WRITTEN EXERCISE A
Repeat the rows exactly, from the line containing "sub-12 m fragments." to the line containing "road 2 (tertiary): [(314,511),(419,349),(511,255)]".

Rather, it is one of the most sensitive
coming-of-age stories this generation
has yet produced.
Much
has been written about Baumbach's pedigree
as the son of Georgia Brown, respected
film critic, and Jonathan Baumbach,
respected novelist. He absorbed the
values and culture of the New York intellectuals
he was brought up with, and claimed
in an interview with Deborah Solomon
to "still carry the residue of
the pressure [he] felt as a child to
read and appreciate the right books"
(New
York Times,
9 Oct 05).
After
attending the highly competitive Vassar
College in rural NY, Baumbach went on
to direct a series of independently-produced
feature films that met with some acclaim.
The first of these was Kicking
and Screaming—a
film about “post-college syndrome” that
has attained a small cult following—followed
by Mr.
Jealousy
and Highball.
At the same time, he was working on
a script that would draw heavily from
his own childhood experiences. In 2000
it got into the hands of Linney, who
promised to appear in the film when
the financing was raised. And after
a side job co-writing The
Life Aquatic With Steve Zissou
with Wes Anderson, Baumbach finally
got to direct his long-gestating script—which
of course became The
Squid and the Whale.

DATASET EXCERPTS

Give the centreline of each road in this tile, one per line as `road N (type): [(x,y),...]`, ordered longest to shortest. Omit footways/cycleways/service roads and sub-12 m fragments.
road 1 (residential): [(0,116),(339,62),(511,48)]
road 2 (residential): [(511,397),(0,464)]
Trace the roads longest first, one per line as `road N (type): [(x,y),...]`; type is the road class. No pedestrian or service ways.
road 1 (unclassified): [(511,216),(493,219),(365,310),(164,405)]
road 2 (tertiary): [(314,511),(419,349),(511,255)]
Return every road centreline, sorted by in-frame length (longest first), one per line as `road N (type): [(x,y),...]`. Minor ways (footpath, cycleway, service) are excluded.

---

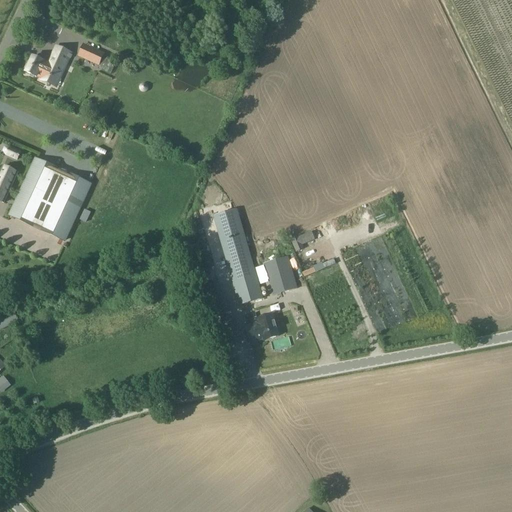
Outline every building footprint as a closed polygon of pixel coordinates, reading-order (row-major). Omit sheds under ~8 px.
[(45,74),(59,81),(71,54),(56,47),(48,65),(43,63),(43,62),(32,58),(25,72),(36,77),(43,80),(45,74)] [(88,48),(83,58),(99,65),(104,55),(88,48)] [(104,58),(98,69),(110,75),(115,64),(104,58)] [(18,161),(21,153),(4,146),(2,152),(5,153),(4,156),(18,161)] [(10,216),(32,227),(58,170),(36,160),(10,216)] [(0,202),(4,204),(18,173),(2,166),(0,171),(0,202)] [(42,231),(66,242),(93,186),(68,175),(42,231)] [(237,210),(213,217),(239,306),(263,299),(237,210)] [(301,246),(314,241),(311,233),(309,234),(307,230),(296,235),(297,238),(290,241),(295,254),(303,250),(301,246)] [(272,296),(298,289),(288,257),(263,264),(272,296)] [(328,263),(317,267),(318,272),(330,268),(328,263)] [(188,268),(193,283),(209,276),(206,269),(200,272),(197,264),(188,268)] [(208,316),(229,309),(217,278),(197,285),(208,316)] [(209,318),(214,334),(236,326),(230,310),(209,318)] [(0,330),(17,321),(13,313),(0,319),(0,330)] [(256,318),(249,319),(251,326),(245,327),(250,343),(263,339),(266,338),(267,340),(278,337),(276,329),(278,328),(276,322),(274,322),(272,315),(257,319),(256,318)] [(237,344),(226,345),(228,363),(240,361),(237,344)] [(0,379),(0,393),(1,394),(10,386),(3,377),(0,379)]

* * *

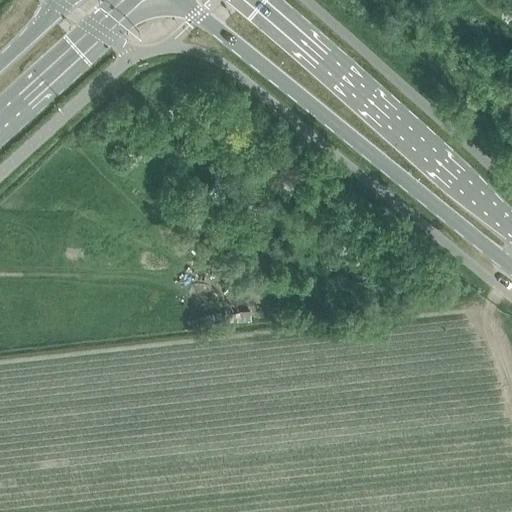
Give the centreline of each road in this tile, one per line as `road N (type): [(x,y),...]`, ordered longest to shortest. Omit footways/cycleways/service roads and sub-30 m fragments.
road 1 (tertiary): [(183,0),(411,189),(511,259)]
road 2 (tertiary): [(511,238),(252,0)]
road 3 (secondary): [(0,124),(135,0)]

WRITTEN EXERCISE B
Reproduce the text about Baumbach word for word, from "At the same" to "and the Whale.".

TASK OUTPUT A
Give the centreline of each road in this tile, one per line as `road N (type): [(x,y),...]`, ordered longest to shortest. Omit footways/cycleways/service roads and sub-12 m fragments.
road 1 (residential): [(0,116),(339,62),(511,48)]
road 2 (residential): [(511,397),(0,464)]
Trace the roads longest first, one per line as `road N (type): [(x,y),...]`; type is the road class. No pedestrian or service ways.
road 1 (unclassified): [(511,216),(493,219),(365,310),(164,405)]
road 2 (tertiary): [(314,511),(419,349),(511,255)]

TASK OUTPUT B
At the same time, he was working on
a script that would draw heavily from
his own childhood experiences. In 2000
it got into the hands of Linney, who
promised to appear in the film when
the financing was raised. And after
a side job co-writing The
Life Aquatic With Steve Zissou
with Wes Anderson, Baumbach finally
got to direct his long-gestating script—which
of course became The
Squid and the Whale.